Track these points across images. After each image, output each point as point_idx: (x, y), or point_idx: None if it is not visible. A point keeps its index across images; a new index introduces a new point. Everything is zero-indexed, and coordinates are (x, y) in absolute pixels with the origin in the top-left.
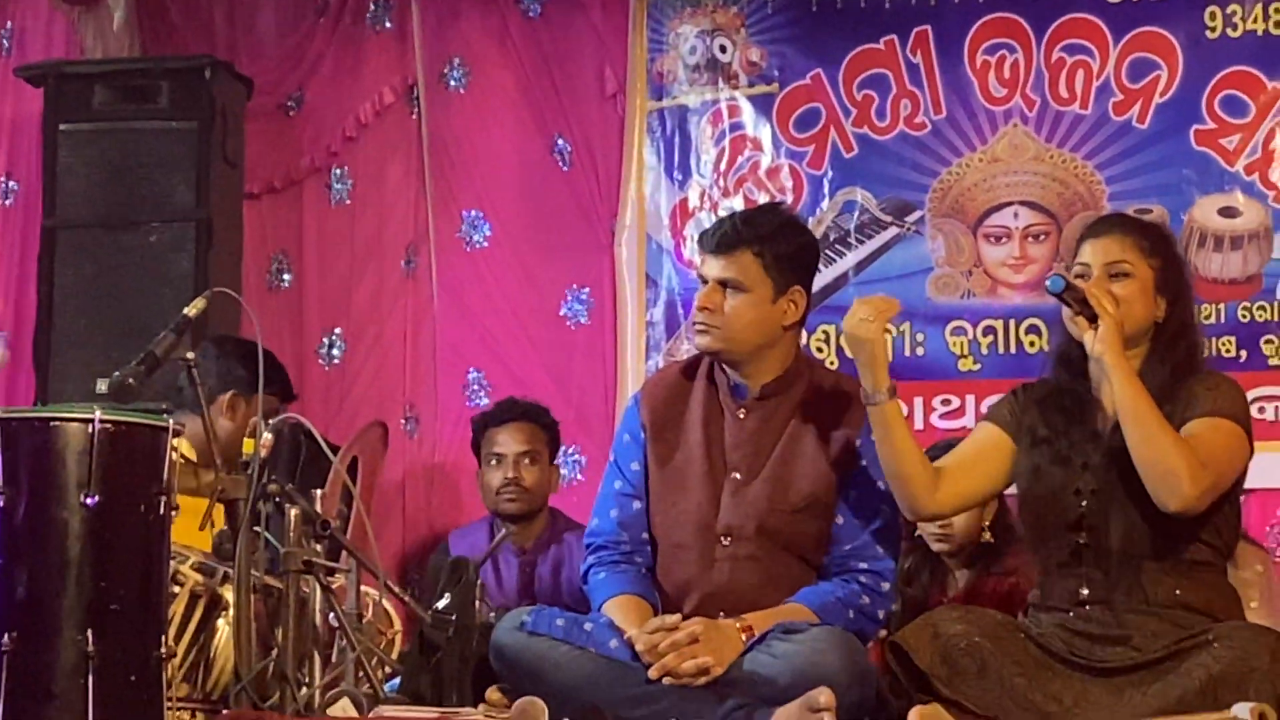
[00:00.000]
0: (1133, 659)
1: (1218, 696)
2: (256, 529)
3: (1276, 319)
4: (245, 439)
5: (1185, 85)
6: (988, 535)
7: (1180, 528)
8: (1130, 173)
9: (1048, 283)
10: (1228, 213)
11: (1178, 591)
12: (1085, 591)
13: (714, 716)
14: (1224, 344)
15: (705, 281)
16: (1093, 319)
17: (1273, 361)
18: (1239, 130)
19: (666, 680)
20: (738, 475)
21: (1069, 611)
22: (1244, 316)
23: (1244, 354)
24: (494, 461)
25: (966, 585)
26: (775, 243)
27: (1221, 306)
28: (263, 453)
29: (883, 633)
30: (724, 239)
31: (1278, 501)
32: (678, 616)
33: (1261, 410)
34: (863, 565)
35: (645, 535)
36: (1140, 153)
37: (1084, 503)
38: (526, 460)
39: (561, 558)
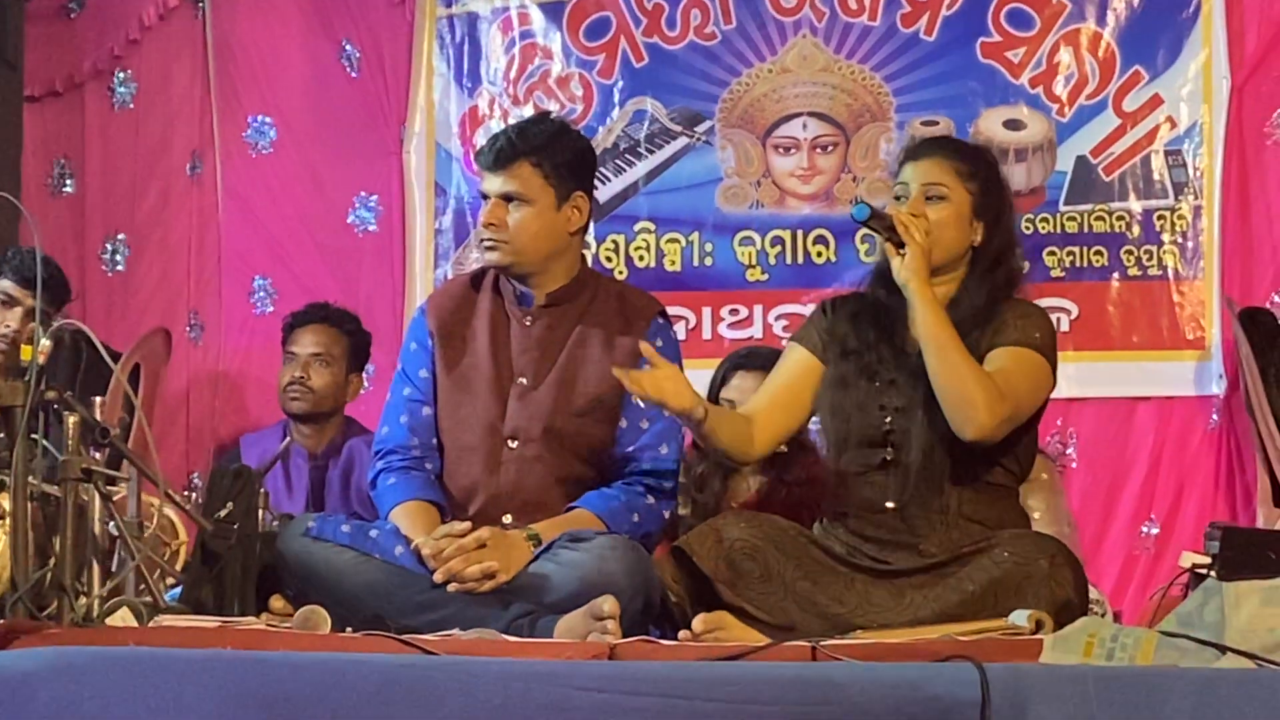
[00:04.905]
0: (917, 563)
1: (997, 600)
2: (34, 437)
3: (1058, 231)
4: (24, 345)
5: None
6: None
7: (980, 451)
8: (918, 85)
9: (853, 211)
10: (1013, 125)
11: (972, 509)
12: (887, 504)
13: (499, 624)
14: None
15: (487, 198)
16: (900, 245)
17: (1055, 273)
18: (1024, 43)
19: (452, 586)
20: (524, 380)
21: (862, 518)
22: (1027, 228)
23: (1026, 266)
24: (288, 360)
25: (759, 492)
26: (552, 151)
27: None
28: (41, 359)
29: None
30: (500, 153)
31: (1059, 411)
32: (467, 524)
33: None
34: (645, 466)
35: (434, 441)
36: (927, 65)
37: (888, 419)
38: (318, 363)
39: (351, 463)
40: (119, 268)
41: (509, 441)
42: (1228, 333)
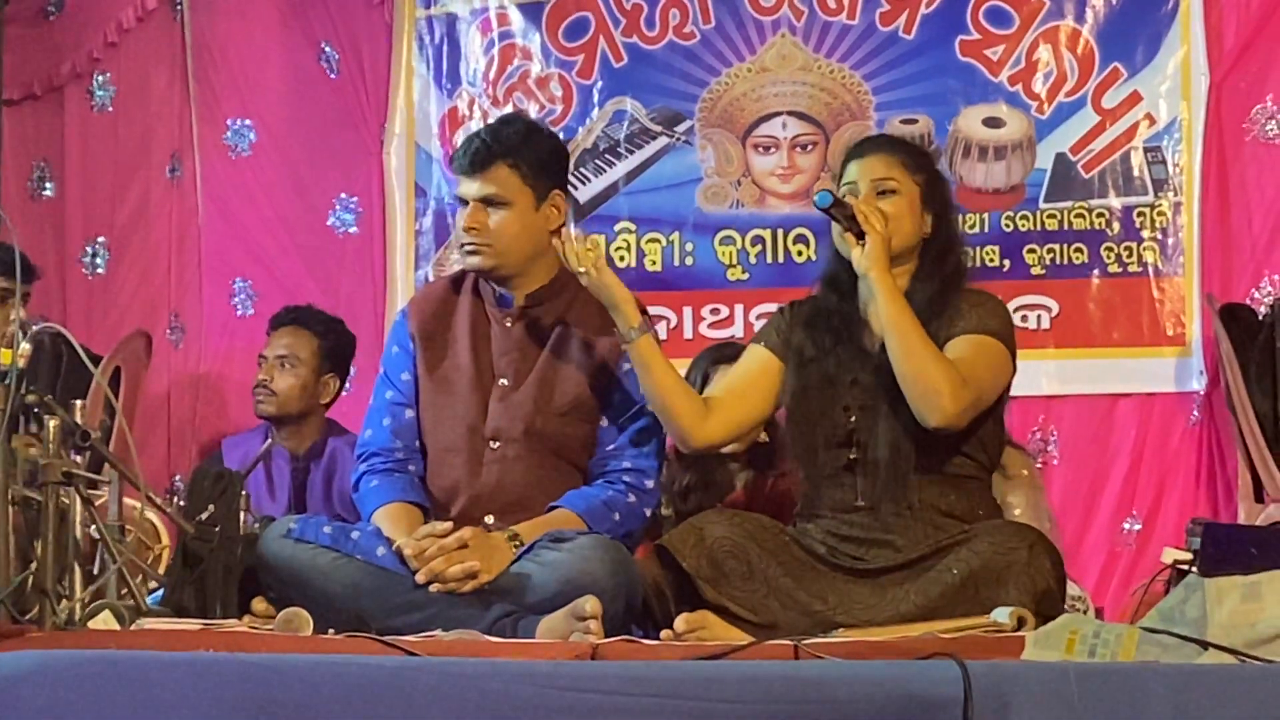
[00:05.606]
0: (895, 559)
1: (978, 591)
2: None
3: (1038, 228)
4: (2, 350)
5: None
6: (763, 434)
7: (945, 442)
8: (897, 83)
9: (815, 198)
10: (992, 123)
11: (942, 501)
12: (858, 504)
13: (480, 624)
14: (988, 254)
15: (465, 203)
16: (860, 235)
17: (1035, 271)
18: (1003, 41)
19: (434, 587)
20: (505, 381)
21: (835, 518)
22: (1007, 226)
23: (1007, 263)
24: (260, 364)
25: (746, 486)
26: (528, 151)
27: (985, 216)
28: (20, 363)
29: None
30: (477, 157)
31: (1040, 408)
32: (449, 525)
33: (1024, 319)
34: (626, 465)
35: (418, 443)
36: (907, 63)
37: (853, 418)
38: (282, 365)
39: (334, 466)
40: (99, 271)
41: (490, 442)
42: (1208, 329)
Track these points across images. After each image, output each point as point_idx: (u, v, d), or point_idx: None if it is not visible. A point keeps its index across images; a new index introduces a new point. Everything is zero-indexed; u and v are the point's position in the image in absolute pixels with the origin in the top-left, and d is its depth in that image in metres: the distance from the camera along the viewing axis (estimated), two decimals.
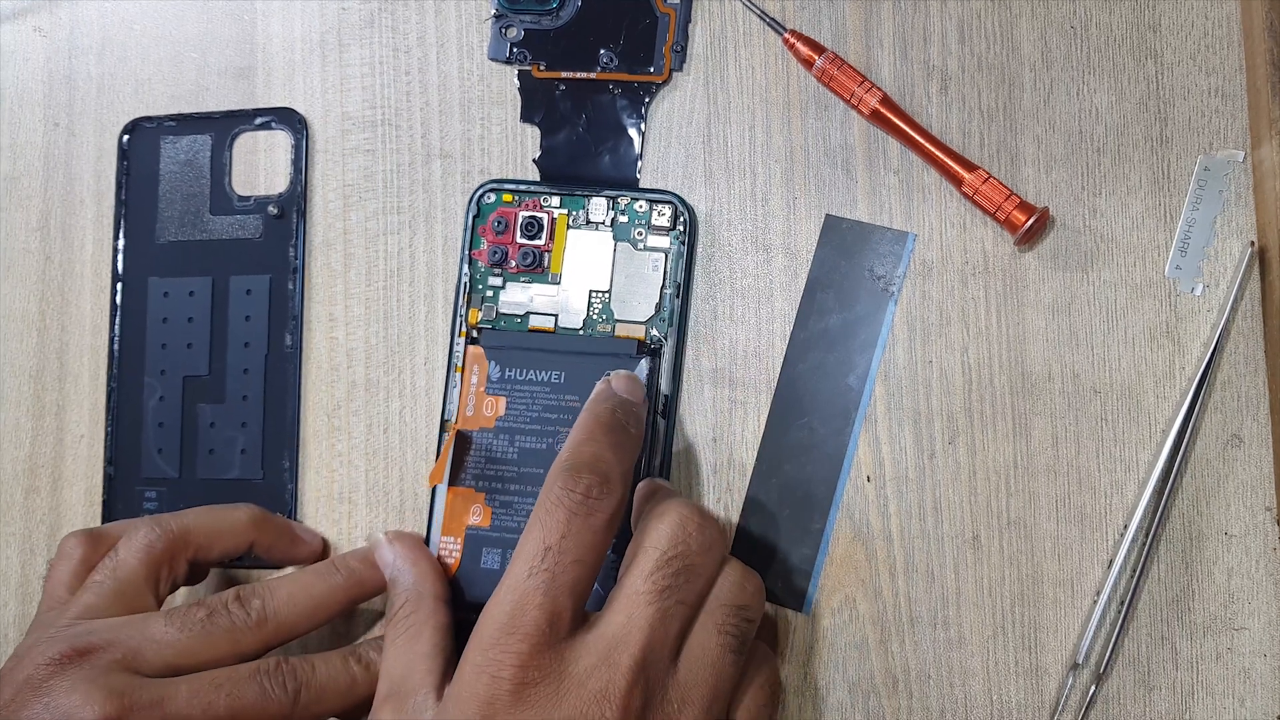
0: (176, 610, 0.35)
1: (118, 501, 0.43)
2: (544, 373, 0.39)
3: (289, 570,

Required work: All of the data must be set down exactly, with no pictures included.

Solution below:
Track these points across images. After each image, output each point as point_idx: (x, y), or point_idx: None if it is not visible. A point keeps its index across images; a new index introduces a new point. Everything is zero-indexed, and coordinates are (x, y) in absolute pixels with the origin in the top-left.
[00:00.000]
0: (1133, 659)
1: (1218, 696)
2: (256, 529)
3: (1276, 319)
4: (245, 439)
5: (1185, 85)
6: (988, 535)
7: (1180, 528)
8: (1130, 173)
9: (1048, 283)
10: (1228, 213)
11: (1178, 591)
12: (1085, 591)
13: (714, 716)
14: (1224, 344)
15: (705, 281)
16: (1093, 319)
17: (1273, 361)
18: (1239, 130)
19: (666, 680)
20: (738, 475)
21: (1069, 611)
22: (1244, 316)
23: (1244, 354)
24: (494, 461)
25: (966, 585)
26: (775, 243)
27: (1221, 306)
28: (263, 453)
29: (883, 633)
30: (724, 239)
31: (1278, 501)
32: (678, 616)
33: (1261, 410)
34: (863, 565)
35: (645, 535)
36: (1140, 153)
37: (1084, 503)
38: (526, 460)
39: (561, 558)
[00:04.905]
0: (917, 563)
1: (997, 600)
2: (34, 437)
3: (1058, 231)
4: (24, 345)
5: None
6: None
7: (980, 451)
8: (918, 85)
9: (853, 211)
10: (1013, 125)
11: (972, 509)
12: (887, 504)
13: (499, 624)
14: None
15: (487, 198)
16: (900, 245)
17: (1055, 273)
18: (1024, 43)
19: (452, 586)
20: (524, 380)
21: (862, 518)
22: (1027, 228)
23: (1026, 266)
24: (288, 360)
25: (759, 492)
26: (552, 151)
27: None
28: (41, 359)
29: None
30: (500, 153)
31: (1059, 411)
32: (467, 524)
33: None
34: (645, 466)
35: (434, 441)
36: (927, 65)
37: (888, 419)
38: (318, 363)
39: (351, 463)
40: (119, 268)
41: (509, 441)
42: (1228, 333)
[00:05.606]
0: (895, 559)
1: (978, 591)
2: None
3: (1038, 228)
4: (2, 350)
5: None
6: (763, 434)
7: (945, 442)
8: (897, 83)
9: (815, 198)
10: (992, 123)
11: (942, 501)
12: (858, 504)
13: (480, 624)
14: (988, 254)
15: (465, 203)
16: (860, 235)
17: (1035, 271)
18: (1003, 41)
19: (434, 587)
20: (505, 381)
21: (835, 518)
22: (1007, 226)
23: (1007, 263)
24: (260, 364)
25: (746, 486)
26: (528, 151)
27: (985, 216)
28: (20, 363)
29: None
30: (477, 157)
31: (1040, 408)
32: (449, 525)
33: (1024, 319)
34: (626, 465)
35: (418, 443)
36: (907, 63)
37: (853, 418)
38: (282, 365)
39: (334, 466)
40: (99, 271)
41: (490, 442)
42: (1208, 329)
Track these points across images. After each image, output each point as point_idx: (u, v, d), or point_idx: None if it is not visible. A point keeps its index across images; a new index introduces a new point. Everything is zero-indexed; u and v are the point's position in the image in absolute pixels with the origin in the top-left, and d is its depth in that image in metres: the distance from the camera along the viewing axis (estimated), two decimals.
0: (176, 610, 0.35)
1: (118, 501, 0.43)
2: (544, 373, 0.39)
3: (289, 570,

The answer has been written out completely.